Triplet Princes and a Princess

Triplet Princes and a Princess

Our journey to hearing with Cormac while living our life with triplet boys and a baby girl.







Wednesday, February 23, 2011

You call it madness... we call it family

I bought a picture frame with this quote on it a while back. It got me thinking about our family. Our family is just normal to me. I have never questioned what it would be like if our family was different. People have said to me "if you just waited you would have gotten pregnant." My answer is always the same "So, which boys should I be living without?" I did try and get pregnant for a long time. There was nothing medically wrong with either me or Frank to prevent us from getting pregnant. But after a long time of trying it just wasn't working. I did not do IVF. I took medication. This medication was supposed to be taken for multiple days. I took 2 doses. The doctor called and said "don't take any more. We don't want you to have triplets". (Yep, she said it.) That month I got pregnant with the triplets. Would I change it? NEVER

Cormac was my third born. He was not born deaf because he was a triplet (a common assumption). He was born deaf due to a recessive gene Frank and I carry. We did not know this when we tried to have children. Why would we? What surprised me even more was how many people asked us if we would have other children. We didn't find out the reason Cormac was deaf until I was already pregnant with Calleigh. It didn't really matter much. It would not change the outcome of our pregnancy. It never really crossed our minds. We were more than prepared if Calleigh had been born deaf or with hearing loss. Heck, we were already living it. We already understood it. We already knew how successful Cormac was with his implants. It wouldn't be a hard decision to implant her. Of course, we were thrilled Calleigh was hearing.

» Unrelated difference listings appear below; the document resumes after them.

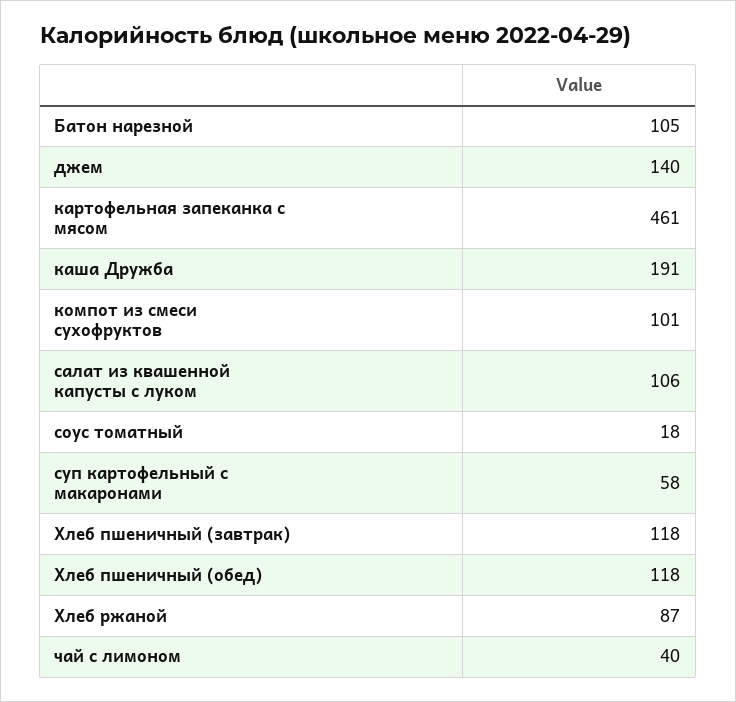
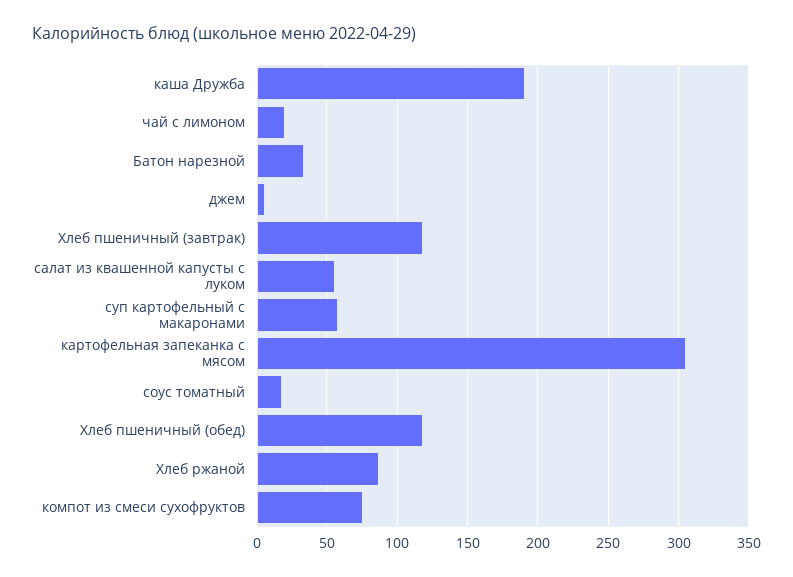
  {
-   "Батон нарезной": 105,
+   "Батон нарезной": 35,
-   "джем": 140,
+   "джем": 5,
-   "картофельная запеканка с мясом": 461,
+   "картофельная запеканка с мясом": 305,
    "каша Дружба": 191,
-   "компот из смеси сухофруктов": 101,
+   "компот из смеси сухофруктов": 75,
-   "салат из квашенной капусты с луком": 106,
+   "салат из квашенной капусты с луком": 55,
    "соус томатный": 18,
    "суп картофельный с макаронами": 58,
    "Хлеб пшеничный (завтрак)": 118,
    "Хлеб пшеничный (обед)": 118,
    "Хлеб ржаной": 87,
-   "чай с лимоном": 40
+   "чай с лимоном": 20
  }

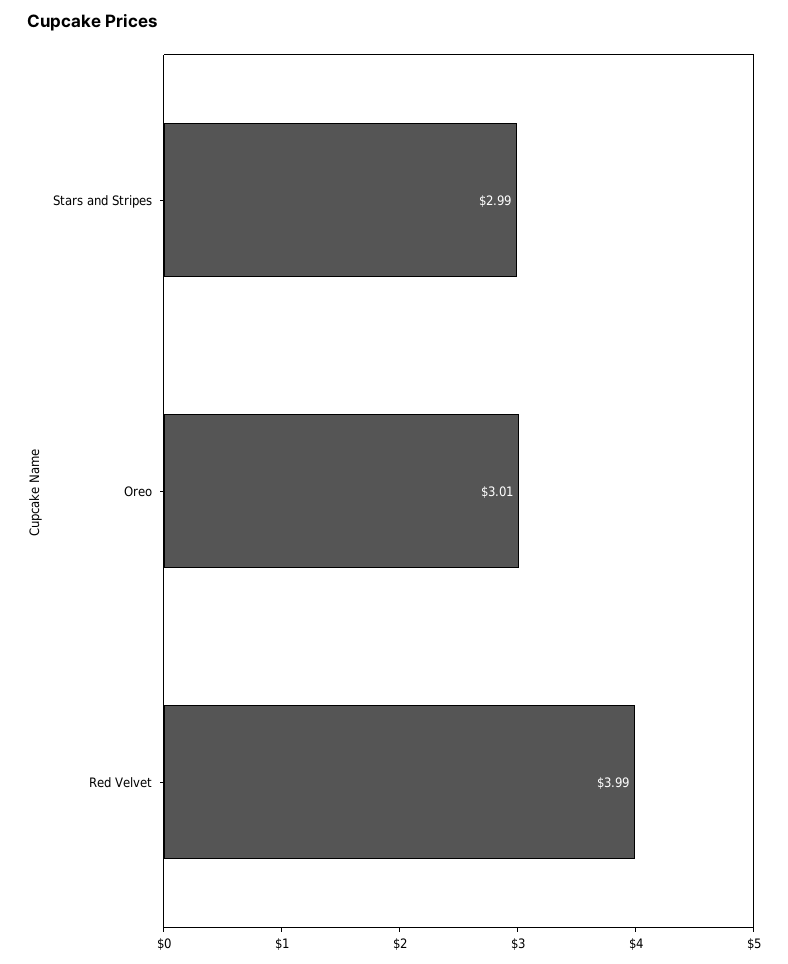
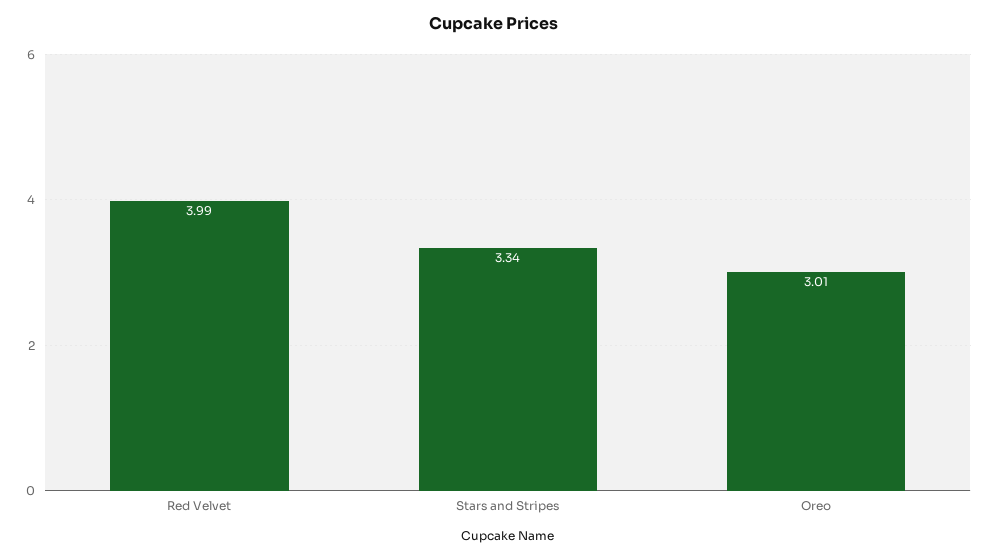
  {
-   "Stars and Stripes": 2.99,
+   "Stars and Stripes": 3.34,
    "Oreo": 3.01,
    "Red Velvet": 3.99
  }

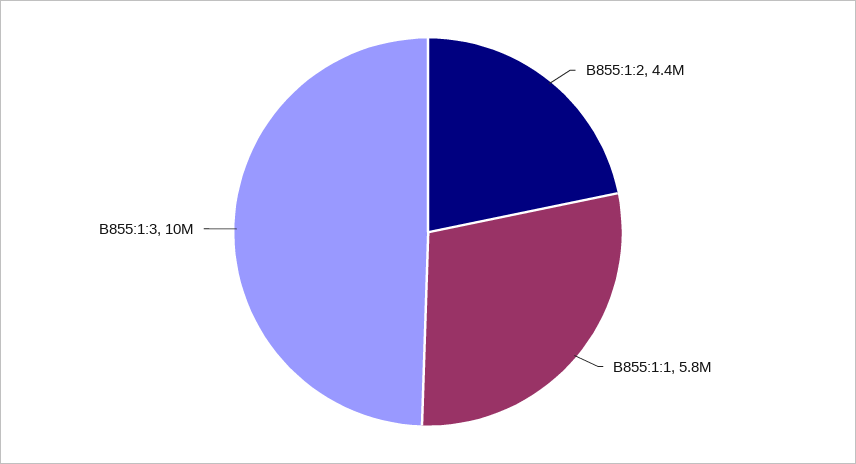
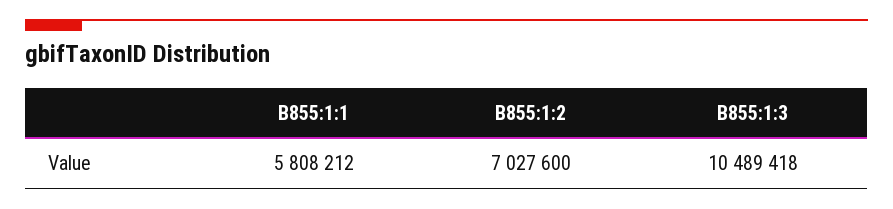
  {
-   "B855:1:2": 4400000,
+   "B855:1:2": 7027600,
    "B855:1:1": 5808212,
    "B855:1:3": 10489418
  }

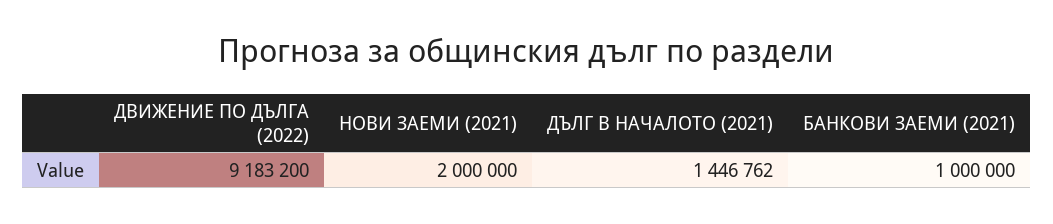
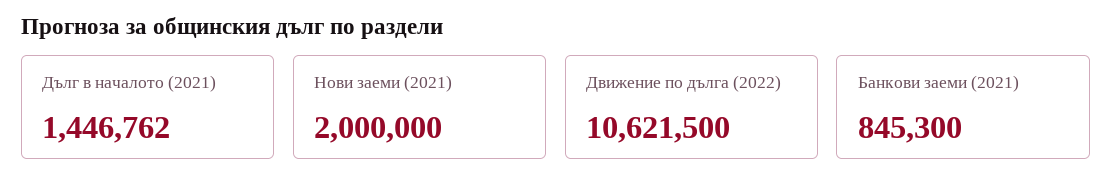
  {
-   "ДВИЖЕНИЕ ПО ДЪЛГА (2022)": 9183200,
+   "ДВИЖЕНИЕ ПО ДЪЛГА (2022)": 10621500,
    "НОВИ ЗАЕМИ (2021)": 2000000,
    "ДЪЛГ В НАЧАЛОТО (2021)": 1446762,
-   "БАНКОВИ ЗАЕМИ (2021)": 1000000
+   "БАНКОВИ ЗАЕМИ (2021)": 845300
  }

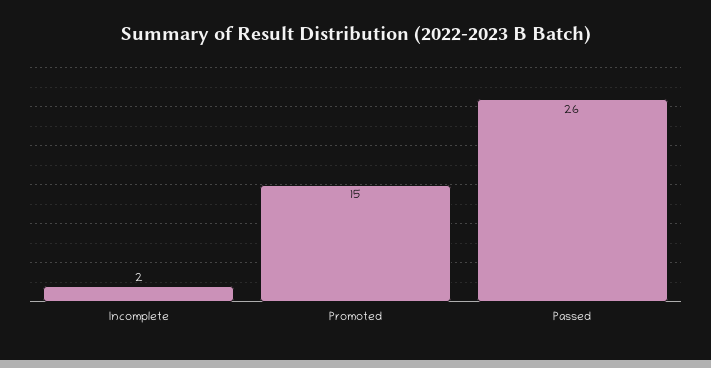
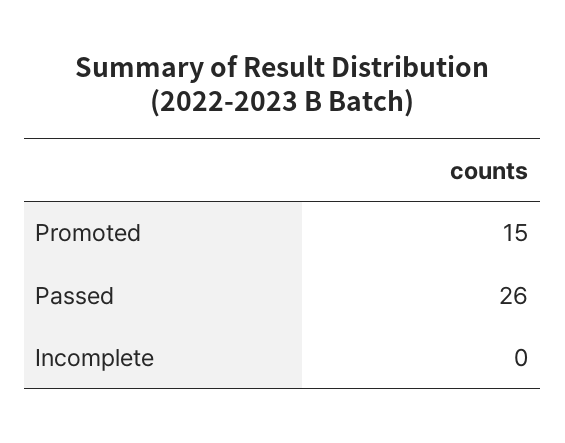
  {
-   "Incomplete": 2,
+   "Incomplete": 0,
    "Promoted": 15,
    "Passed": 26
  }

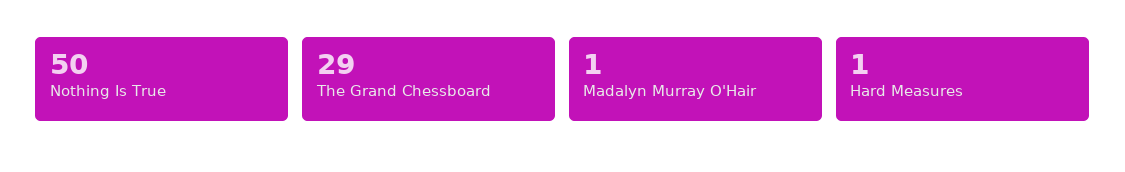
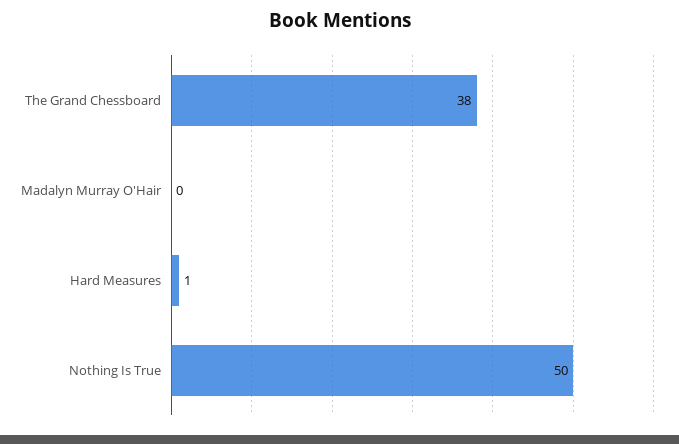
  {
    "Nothing Is True": 50,
-   "The Grand Chessboard": 29,
+   "The Grand Chessboard": 38,
-   "Madalyn Murray O'Hair": 1,
+   "Madalyn Murray O'Hair": 0,
    "Hard Measures": 1
  }

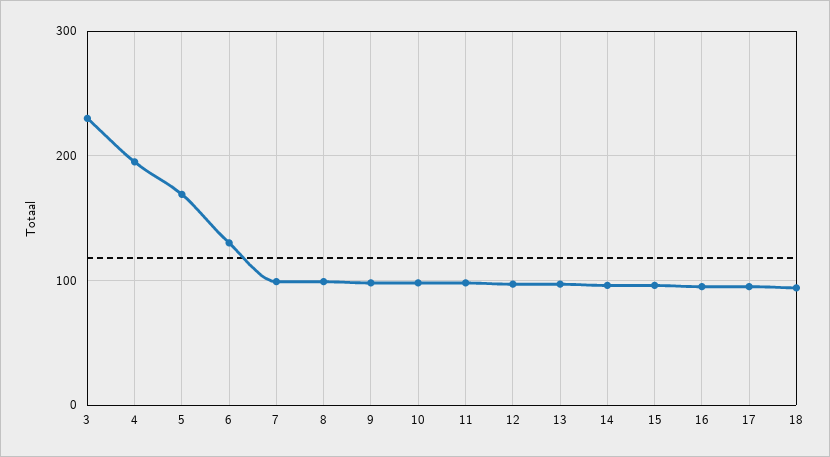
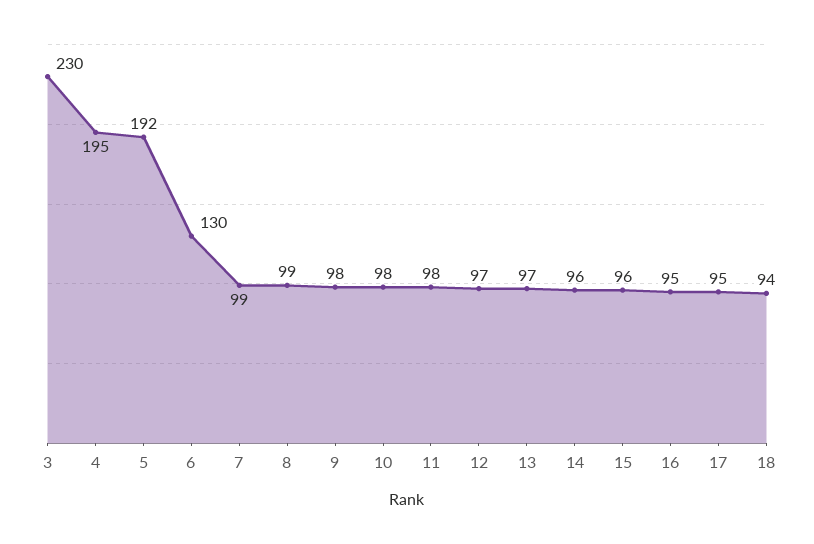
  {
    "3": 230,
    "4": 195,
-   "5": 170,
+   "5": 192,
    "6": 130,
    "7": 99,
    "8": 99,
    "9": 98,
    "10": 98,
    "11": 98,
    "12": 97,
    "13": 97,
    "14": 96,
    "15": 96,
    "16": 95,
    "17": 95,
    "18": 94
  }

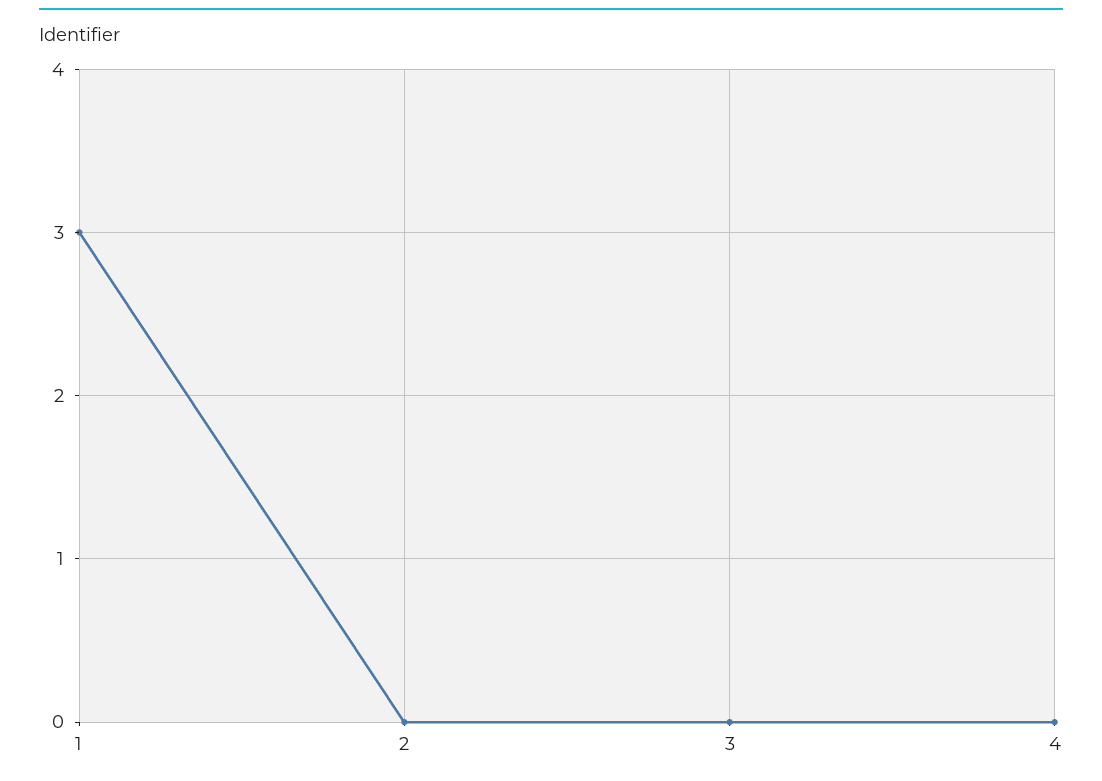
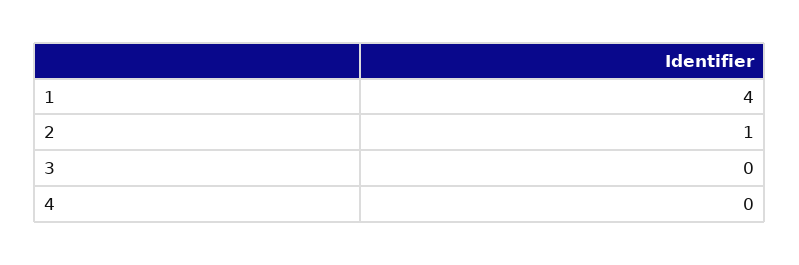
  {
-   "1": 3,
+   "1": 4,
-   "2": 0,
+   "2": 1,
    "3": 0,
    "4": 0
  }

But as most of you know, she was born with lots of other issues.

Our daily lives are hectic. It is loud in our house. There are days when it is down right chaotic. Running into a store to get milk is not simple. Unstrapping 4 car seats and restrapping them alone is a pain in the ass. It usually does not deter me from making any stops.

What I sitll don't understand is how many people feel the need to comment on my reproductive history. I have so many people ask such private questions. I try and weed out the nosey people from perhaps a woman who is struggling with fertility issues. I would never want to dismiss someone who is tying to conveive. Honestly, 99% of people are just nosey. Just like the other day when the father of the bullies saw me leaving with my four kids. He says "are they triplets?" I say, "yes" and kept walking because I really had no use for this man who has no interest in making sure his twin sons have respect for others. He says "man, I had twins and that was enough for me. You had another you are just crazy." I never even stopped walking but said as I passed him. "No, I am not crazy. I have great kids who I enjoy being with and who are being raised to be respectful, nice children". We won't be friends anytime soon.

I have had people say horrible things to me. "I would have left two at the hospital", "I would shoot myself", "better you than me" . They say all of this in front of my children. Do they think my kids can't hear them? (no pun intended) Do they think me kids don't understand what they are saying? I always say something nice about my kids when someone says something like this. When they say "better you than me" I follow it up with "If you feel that way I am really glad it's me and not you". For those who have said they "would shoot themselves" I usually say "well, that's too bad. I love my family and am sorry you feel that way but I would never do that nor would I say something like that to another family".

When people approach me and ask about Cormac's implants I couldn't be happier. I love sharing his story. I love showing people what is possible for deaf children today. I like letting him talk to people and watch in amazement as they try to process the information I gave them. "He can't be deaf, how is he hearing and talking so well?". The best question I can be asked. I have never really had a negative reaction to Cormac's implants. You get the occasional person who says "what if he doesn't want them when he is older?" I say, well he can make that choice but at least I gave him the tools to develop speech and listening skills when he was at the age where it really made a huge difference.

Not sure why I am writing all this today but some days people just annoy me.
Our "normal" is not the same as someone else's normal. But really everyone's "normal" is different. It's what you do with your "normal" that makes all the difference. I enjoy every bit of our madness and would not want it any other way. <3

2 comments:

tammy said...

Good for you and all your comebacks. I remember when I found your blog and was thrilled to see triplets! I went to school with triplets and loved everything about them and their family. It amazes me what comes out of people's mouth and I wonder if they truly hear themselves or conceive what they're saying. My MIL had 12 kids (and four miscarriages) and she has told me about the comments she'd get and my mouth just drops. Crazy. Hugs to you and your LOVELY family!

Lucas'Mommy said...

I think you're amazing, and I love reading about your family. I always thought it was just good luck that you had triplets! How awesome is that! I've never thought anything but that. Keep it up, mama!